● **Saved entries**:

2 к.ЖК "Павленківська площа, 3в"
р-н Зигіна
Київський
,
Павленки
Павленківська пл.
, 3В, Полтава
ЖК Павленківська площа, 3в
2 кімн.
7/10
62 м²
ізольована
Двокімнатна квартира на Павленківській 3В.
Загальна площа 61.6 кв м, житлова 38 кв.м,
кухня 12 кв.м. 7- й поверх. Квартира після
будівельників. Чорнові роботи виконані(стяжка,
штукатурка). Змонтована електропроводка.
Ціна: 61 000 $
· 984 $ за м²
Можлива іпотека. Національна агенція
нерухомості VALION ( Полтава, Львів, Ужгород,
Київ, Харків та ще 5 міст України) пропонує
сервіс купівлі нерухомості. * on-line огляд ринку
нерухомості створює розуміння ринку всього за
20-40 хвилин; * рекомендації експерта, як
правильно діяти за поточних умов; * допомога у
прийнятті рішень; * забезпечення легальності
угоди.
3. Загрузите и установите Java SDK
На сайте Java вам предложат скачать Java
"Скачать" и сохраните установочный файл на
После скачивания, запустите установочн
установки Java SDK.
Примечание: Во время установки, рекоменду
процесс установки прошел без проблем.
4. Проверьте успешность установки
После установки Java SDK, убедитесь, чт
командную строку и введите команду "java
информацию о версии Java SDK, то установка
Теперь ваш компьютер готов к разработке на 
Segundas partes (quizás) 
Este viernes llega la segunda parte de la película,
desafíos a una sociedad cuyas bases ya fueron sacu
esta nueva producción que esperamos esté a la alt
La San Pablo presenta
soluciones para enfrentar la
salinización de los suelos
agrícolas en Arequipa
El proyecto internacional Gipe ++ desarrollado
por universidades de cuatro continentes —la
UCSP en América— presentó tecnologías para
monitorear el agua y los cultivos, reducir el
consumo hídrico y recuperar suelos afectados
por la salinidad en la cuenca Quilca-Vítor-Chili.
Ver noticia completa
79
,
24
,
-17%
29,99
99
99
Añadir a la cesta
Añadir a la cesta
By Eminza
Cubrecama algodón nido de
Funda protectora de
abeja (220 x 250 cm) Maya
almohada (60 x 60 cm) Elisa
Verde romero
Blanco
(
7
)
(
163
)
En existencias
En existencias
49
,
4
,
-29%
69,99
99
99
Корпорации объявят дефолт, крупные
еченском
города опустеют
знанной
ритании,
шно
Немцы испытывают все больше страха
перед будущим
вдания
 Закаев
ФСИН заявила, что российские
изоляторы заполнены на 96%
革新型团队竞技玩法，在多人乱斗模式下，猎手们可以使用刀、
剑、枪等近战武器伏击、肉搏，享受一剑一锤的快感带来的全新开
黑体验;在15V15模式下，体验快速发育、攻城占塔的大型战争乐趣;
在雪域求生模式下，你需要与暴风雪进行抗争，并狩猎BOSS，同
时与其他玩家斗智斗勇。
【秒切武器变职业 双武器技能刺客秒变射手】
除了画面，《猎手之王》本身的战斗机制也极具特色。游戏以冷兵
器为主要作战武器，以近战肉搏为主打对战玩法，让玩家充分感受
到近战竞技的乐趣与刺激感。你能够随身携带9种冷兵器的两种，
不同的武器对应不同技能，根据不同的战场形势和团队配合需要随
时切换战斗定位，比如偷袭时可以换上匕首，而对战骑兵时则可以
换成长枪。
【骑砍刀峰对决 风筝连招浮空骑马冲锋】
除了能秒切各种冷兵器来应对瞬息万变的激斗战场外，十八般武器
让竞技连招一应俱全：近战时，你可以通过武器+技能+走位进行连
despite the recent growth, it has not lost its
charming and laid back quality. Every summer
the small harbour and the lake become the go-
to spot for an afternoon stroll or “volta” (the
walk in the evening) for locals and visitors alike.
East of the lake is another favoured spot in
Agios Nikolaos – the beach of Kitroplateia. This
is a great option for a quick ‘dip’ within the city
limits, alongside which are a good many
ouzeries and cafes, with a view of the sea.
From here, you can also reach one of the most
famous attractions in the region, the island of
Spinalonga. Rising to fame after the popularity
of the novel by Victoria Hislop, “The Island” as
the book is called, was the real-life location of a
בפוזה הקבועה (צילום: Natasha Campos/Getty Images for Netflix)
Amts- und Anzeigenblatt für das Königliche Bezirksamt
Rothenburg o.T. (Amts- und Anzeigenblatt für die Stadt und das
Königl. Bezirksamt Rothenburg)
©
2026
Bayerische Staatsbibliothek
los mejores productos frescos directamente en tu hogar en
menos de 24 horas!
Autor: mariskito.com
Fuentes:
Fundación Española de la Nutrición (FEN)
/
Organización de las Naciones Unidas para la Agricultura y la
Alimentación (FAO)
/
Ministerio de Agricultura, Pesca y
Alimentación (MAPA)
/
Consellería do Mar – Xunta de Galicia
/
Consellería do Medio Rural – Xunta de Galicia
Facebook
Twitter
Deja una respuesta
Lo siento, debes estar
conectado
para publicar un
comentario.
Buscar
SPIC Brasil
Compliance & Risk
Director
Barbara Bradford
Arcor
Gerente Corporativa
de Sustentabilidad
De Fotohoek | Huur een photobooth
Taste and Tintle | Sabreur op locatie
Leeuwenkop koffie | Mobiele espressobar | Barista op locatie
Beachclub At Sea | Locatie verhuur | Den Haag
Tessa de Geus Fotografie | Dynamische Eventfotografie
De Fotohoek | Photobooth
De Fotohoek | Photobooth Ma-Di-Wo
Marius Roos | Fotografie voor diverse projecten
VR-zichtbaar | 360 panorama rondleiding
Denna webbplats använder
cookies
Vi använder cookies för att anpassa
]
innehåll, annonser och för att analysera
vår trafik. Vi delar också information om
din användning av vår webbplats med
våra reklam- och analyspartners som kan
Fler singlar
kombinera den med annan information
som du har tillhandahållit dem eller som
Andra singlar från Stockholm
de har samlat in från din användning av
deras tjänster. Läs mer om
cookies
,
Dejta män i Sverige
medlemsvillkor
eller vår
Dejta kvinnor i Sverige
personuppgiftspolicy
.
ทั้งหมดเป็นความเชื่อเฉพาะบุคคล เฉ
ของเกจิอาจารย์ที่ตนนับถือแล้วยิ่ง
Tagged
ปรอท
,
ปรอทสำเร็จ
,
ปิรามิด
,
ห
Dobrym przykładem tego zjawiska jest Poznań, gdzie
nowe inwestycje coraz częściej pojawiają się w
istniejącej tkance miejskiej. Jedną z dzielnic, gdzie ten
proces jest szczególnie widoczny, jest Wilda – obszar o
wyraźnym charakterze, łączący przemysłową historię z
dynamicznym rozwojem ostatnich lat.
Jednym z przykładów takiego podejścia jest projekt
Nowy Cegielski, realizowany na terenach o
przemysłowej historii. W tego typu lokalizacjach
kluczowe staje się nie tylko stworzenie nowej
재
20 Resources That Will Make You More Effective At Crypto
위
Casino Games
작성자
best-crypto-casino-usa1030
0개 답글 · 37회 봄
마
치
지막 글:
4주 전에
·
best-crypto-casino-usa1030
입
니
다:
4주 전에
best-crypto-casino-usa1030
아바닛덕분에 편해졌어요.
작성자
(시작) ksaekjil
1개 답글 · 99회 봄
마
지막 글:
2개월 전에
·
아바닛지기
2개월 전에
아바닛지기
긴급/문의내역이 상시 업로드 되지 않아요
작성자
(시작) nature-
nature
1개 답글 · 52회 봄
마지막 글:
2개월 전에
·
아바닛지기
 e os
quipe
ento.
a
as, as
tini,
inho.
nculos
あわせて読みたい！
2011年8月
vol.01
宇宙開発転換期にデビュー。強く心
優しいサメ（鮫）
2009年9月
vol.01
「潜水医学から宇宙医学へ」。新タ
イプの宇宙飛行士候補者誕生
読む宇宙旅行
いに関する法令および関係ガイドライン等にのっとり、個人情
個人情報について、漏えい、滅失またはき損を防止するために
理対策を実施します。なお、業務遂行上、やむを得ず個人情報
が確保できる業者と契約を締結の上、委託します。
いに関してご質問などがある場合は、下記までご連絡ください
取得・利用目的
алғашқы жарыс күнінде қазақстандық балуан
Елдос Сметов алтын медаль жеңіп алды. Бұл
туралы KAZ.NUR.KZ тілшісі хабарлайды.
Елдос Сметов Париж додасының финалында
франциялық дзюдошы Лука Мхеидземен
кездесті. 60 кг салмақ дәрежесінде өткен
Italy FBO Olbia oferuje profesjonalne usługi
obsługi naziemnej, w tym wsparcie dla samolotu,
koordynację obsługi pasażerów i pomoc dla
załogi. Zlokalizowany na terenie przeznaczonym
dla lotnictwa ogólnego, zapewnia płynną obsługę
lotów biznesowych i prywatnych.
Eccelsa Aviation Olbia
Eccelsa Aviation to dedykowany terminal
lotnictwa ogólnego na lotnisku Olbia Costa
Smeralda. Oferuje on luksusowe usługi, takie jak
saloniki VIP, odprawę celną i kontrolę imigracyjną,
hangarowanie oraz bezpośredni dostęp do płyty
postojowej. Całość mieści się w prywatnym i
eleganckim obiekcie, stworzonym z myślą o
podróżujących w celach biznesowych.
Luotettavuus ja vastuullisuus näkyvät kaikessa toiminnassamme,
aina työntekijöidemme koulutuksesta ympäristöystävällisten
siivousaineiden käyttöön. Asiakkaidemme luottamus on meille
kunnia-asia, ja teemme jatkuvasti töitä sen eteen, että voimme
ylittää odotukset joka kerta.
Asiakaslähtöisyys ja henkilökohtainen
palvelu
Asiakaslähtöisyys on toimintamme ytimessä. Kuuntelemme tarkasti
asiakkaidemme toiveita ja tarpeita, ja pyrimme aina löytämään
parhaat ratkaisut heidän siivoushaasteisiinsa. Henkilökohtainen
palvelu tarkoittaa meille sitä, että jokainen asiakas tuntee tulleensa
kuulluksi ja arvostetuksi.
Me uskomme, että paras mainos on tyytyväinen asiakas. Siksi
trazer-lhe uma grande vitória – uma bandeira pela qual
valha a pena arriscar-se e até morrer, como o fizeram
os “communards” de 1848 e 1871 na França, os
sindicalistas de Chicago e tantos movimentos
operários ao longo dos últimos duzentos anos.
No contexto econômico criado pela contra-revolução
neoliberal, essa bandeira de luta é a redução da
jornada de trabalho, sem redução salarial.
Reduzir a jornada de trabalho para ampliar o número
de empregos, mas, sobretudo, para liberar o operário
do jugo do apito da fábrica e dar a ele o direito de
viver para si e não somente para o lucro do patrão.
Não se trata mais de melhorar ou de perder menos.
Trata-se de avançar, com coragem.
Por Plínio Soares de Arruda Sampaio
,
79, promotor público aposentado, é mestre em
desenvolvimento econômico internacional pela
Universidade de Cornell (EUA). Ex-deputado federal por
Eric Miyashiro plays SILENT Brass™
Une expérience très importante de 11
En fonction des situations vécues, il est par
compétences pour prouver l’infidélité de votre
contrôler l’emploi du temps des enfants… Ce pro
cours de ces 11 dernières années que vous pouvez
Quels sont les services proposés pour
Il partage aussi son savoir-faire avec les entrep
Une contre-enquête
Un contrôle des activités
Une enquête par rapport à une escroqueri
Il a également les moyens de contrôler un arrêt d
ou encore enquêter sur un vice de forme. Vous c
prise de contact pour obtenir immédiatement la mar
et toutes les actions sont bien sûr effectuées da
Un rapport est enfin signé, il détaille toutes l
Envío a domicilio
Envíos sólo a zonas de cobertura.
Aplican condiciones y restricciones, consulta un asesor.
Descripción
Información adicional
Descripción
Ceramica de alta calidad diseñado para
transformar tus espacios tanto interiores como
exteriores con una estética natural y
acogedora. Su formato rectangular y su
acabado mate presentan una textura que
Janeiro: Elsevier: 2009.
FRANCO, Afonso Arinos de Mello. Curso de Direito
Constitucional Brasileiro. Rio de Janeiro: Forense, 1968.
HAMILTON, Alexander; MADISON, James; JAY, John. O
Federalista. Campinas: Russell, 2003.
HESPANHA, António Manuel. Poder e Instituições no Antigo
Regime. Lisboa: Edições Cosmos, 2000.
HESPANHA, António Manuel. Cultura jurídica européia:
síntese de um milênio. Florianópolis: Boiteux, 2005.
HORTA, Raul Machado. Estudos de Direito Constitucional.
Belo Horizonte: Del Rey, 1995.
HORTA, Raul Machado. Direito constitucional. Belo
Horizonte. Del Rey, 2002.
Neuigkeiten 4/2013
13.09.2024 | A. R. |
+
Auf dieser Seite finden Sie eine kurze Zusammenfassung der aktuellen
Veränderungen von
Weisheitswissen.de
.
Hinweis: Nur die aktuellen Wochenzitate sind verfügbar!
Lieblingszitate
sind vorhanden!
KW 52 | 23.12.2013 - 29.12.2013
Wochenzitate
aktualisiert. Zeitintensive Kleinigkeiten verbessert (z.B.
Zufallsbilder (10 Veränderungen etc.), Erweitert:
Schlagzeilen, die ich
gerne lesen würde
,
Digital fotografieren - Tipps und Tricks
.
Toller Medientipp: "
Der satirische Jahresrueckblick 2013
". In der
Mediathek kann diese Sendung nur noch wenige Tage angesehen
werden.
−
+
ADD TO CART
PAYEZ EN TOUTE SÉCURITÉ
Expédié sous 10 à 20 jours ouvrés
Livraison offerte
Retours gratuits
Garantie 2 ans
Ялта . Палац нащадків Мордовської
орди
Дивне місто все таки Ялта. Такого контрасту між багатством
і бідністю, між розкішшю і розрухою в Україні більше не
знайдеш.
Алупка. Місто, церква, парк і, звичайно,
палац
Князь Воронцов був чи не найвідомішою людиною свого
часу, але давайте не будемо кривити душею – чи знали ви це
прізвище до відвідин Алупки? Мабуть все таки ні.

● **Activity**: Among the lines above, which ones hold the string "lotnictwa"? Show them.

● **Answer to the problem**:
dla lotnictwa ogólnego, zapewnia płynną obsługę
lotnictwa ogólnego na lotnisku Olbia Costa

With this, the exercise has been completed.